O texto é do deputado estadual Eduardo Prado (PL) e teve a sanção do governador Ronaldo Caiado (União Brasil). Segundo o parlamentar, a lei moraliza o serviço público, além de ser uma posição clara do Estado no enfrentamento à violência contra a mulher.
“É um absurdo aceitar que pessoas condenadas por violência doméstica ocupem cargos de confiança no poder público. Essa lei é uma medida de proteção às mulheres e de respeito à sociedade, além de reforçar o princípio da moralidade administrativa”, afirmou o deputado.

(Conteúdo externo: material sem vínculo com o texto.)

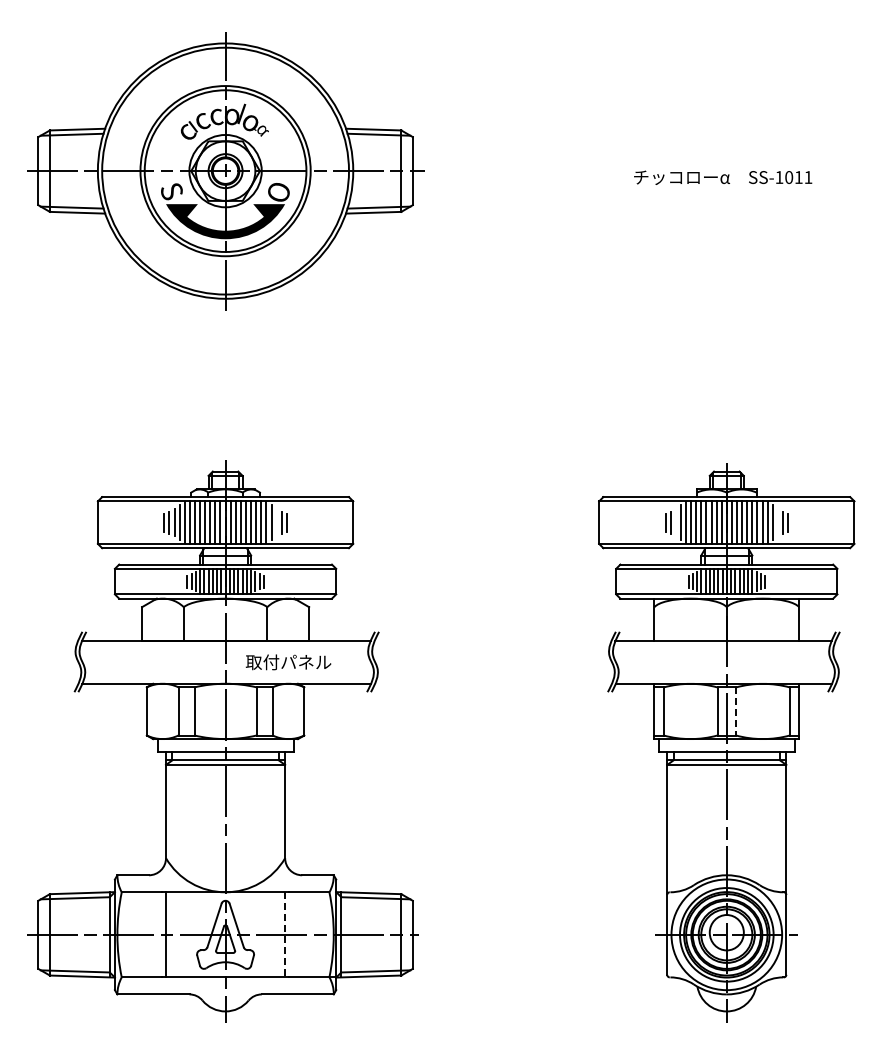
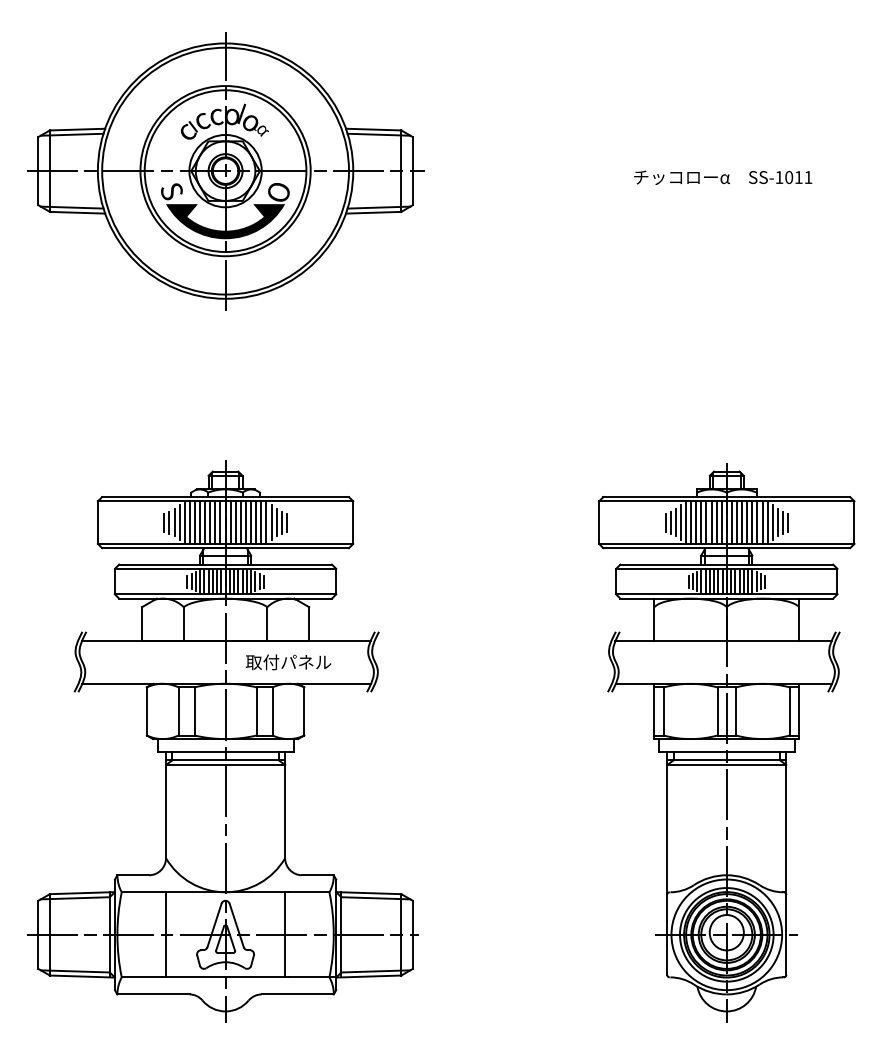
line at (276, 522): none -> present
line at (675, 522): none -> present
line at (777, 522): none -> present
line at (736, 711): dashed -> solid
line at (285, 934): dashed -> solid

Goiás recebeu, em 7 de dezembro, um ato nacional que reafirma a urgência de políticas efetivas de prevenção e proteção às mulheres. O “Mulheres Vivas” aconteceu em todo o País e mobilizou milhares de pessoas diante da escalada da violência no Brasil e dos índices alarmantes de feminicídio.
A mobilização teve como um de seus objetivos fortalecer redes de apoio, estimular a denúncia, ampliar o diálogo com a sociedade e ressaltar a importância dos marcos legais de proteção às mulheres, como a Lei Maria da Penha e a Lei do Feminicídio. Na ocasião, a organização disse que “o Brasil permanece entre as nações com maiores taxas de feminicídio no mundo, e o desmonte e o subfinanciamento de políticas públicas, como a Casa da Mulher Brasileira, delegacias especializadas e serviços de acolhimento, colocam milhares de vidas em risco diariamente”.